The Goods and Services Tax (GST) completed a year on July 1. The journey to date has been bumpy with a lot of issues arising out at the time of implementation. One of the major issues is the inclusion of petroleum products under the ambit of GST.
On Friday, Finance Secretary Hasmukh Adhia cleared air around this matter by saying that the starting this year GST council, the apex body which takes decisions related to GST, would ponder over at bringing petroleum products under GST in phases.
Central Board of Indirect Taxes and Customs Chairman S Ramesh also supported the views of the Finance secretary acknowledging that there have been voices raised from all the stakeholders to include petroleum products under GST ambit. He also insisted that the all the stakeholders must be taken into confidence before taking any decisions as some of the states have different views.

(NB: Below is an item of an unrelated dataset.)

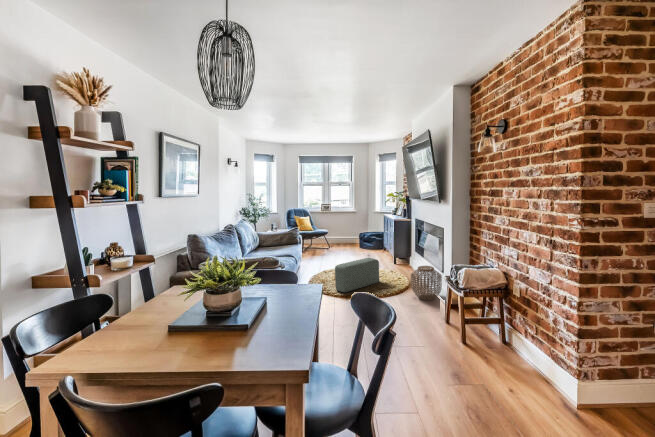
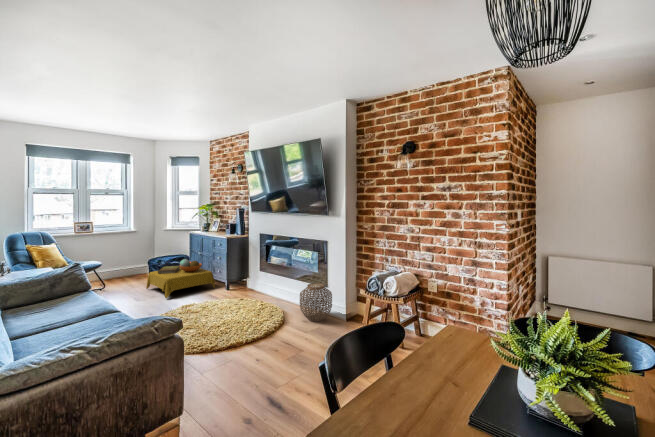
side table: none [349,235,390,262] -> present [146,259,215,298]
pouf: present [335,258,379,292] -> none [201,286,242,339]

At the moment. diesel, petrol, crude oil, natural gas and aviation turbine fuel are not taxed under GST. The Centre charges Rs 19.48 per litre of excise duty on petrol and Rs 15.33 per litre on diesel. In addition to that, the states also levy Value Added Tax (VAT).
The Civil Aviation Ministry has raised its voice numerously against the high tax rates on the aviation turbine fuel. The high tax costs for a large chunk of the airline's operation cost which is eventually transferred to the end user, hence increasing the ticket prices. The Finance Ministry has also received a communication from the civil aviation ministry requesting the inclusion of jet fuel under the Goods and services tax with full input tax credit.
Adhia also said that "there is always a scope of correction in the existing tax structure. The govt. is committed to simplifying the tax structure and work towards the including the as many products under a simplified tax structure. "
The government has also hinted at lowering the tax slabs under GST once the revenue increases. After early hiccups, the tax collection has picked up pace with the total amount going over Rs 1 lakh crore.